WHAT TO DO ->
Show every line below where "LIST" appears.

*** Opening DATA SUPPLIED ***

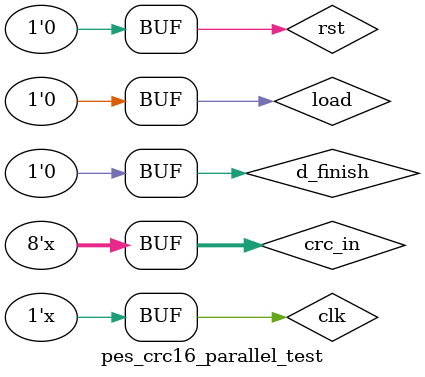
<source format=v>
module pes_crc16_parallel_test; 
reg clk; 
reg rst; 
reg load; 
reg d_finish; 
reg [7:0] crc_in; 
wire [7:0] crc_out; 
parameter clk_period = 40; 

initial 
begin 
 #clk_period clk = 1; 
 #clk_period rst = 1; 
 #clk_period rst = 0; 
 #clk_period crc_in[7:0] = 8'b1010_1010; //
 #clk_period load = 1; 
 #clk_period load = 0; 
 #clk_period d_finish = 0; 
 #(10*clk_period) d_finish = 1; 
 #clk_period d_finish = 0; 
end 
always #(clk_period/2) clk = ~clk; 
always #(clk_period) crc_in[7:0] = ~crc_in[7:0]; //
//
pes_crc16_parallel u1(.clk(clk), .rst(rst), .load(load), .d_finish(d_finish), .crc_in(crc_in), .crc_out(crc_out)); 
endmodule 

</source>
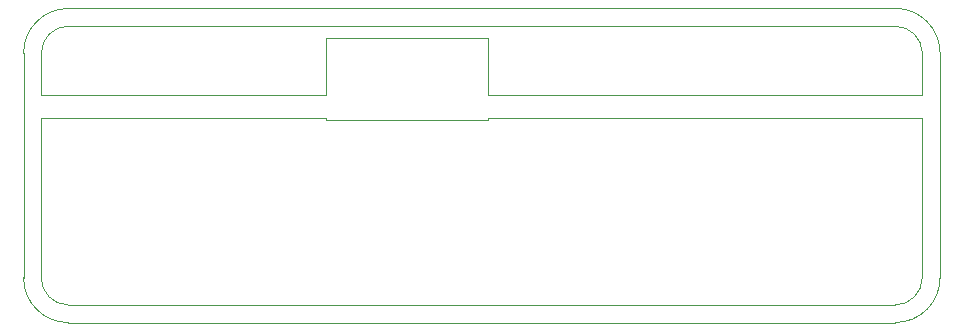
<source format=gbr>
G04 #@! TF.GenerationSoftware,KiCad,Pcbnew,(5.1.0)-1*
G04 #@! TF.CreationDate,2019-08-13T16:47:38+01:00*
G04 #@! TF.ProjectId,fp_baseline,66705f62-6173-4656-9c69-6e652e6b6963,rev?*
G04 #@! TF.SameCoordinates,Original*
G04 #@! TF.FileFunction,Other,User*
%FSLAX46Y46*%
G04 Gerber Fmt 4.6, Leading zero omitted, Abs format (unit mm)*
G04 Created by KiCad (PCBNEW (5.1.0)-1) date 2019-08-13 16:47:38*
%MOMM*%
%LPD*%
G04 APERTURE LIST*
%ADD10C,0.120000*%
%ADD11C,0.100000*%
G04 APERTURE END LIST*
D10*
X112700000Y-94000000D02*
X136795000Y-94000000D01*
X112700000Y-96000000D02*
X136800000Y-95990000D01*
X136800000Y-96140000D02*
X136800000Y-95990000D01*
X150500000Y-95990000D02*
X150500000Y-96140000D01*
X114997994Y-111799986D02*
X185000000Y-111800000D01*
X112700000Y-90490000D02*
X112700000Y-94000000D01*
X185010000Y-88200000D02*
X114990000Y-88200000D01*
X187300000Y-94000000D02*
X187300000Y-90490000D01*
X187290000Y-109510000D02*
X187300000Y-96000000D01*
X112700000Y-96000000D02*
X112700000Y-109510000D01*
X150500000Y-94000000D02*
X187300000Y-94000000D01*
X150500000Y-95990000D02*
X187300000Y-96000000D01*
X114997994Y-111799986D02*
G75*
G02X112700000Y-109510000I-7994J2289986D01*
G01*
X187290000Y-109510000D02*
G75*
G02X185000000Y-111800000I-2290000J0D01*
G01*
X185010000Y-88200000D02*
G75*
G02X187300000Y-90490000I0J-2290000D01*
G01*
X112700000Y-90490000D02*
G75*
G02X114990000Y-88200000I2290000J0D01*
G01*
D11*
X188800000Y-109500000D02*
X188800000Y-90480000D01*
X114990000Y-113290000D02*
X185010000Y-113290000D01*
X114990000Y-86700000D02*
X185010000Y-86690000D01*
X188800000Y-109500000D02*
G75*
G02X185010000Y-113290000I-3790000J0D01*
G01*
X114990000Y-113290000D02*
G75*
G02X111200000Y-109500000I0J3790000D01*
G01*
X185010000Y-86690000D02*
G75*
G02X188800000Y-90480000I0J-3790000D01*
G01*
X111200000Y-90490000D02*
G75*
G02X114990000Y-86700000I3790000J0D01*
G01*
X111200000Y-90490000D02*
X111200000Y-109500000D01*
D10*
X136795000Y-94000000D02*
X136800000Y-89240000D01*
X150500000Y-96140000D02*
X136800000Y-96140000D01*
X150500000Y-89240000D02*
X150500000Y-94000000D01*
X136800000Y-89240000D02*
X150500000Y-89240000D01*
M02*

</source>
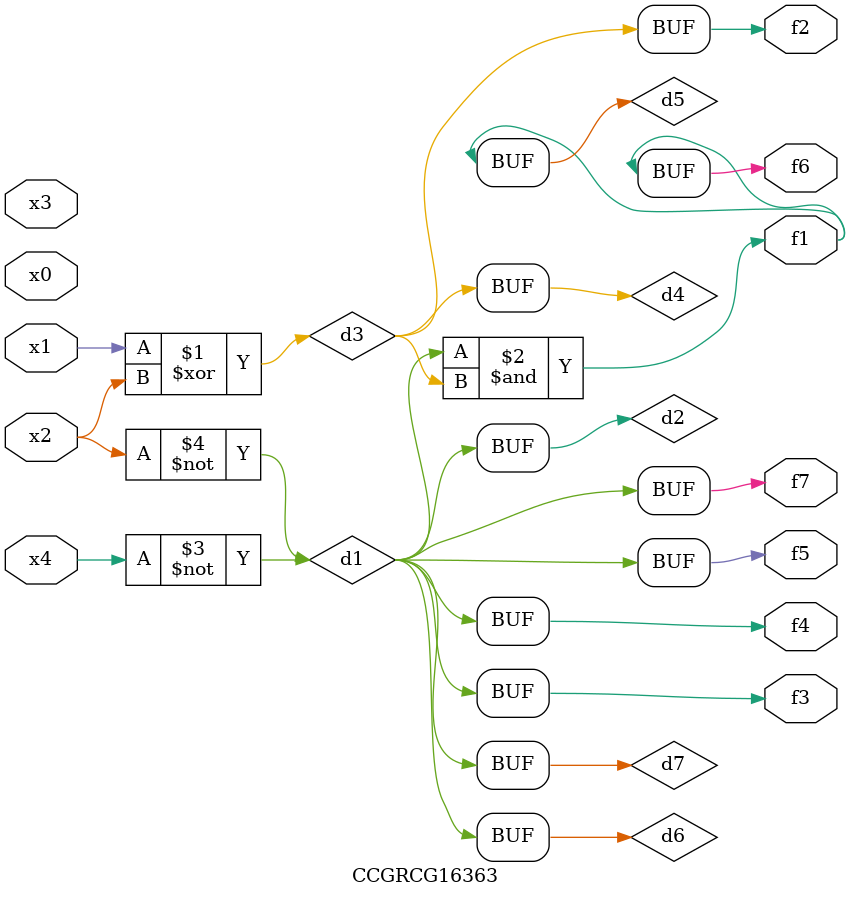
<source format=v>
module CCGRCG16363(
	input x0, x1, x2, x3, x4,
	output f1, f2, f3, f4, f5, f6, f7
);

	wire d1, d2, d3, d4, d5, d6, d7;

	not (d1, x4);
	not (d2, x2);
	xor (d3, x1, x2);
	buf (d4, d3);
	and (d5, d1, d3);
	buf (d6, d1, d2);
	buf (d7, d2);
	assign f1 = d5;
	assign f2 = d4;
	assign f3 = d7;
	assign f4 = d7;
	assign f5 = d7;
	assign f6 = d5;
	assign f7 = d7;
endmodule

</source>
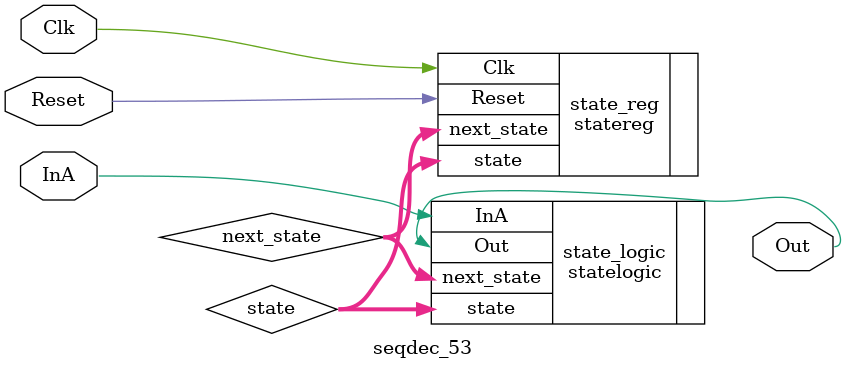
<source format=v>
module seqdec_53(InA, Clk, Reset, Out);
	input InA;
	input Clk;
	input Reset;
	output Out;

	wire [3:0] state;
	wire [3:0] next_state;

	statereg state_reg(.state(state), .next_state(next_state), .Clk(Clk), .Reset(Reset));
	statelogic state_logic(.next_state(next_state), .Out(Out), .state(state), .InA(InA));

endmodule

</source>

*** Closing DATA SUPPLIED ***

SOLUTION FOR THIS TASK ->
G04 APERTURE LIST*
G04 APERTURE END LIST*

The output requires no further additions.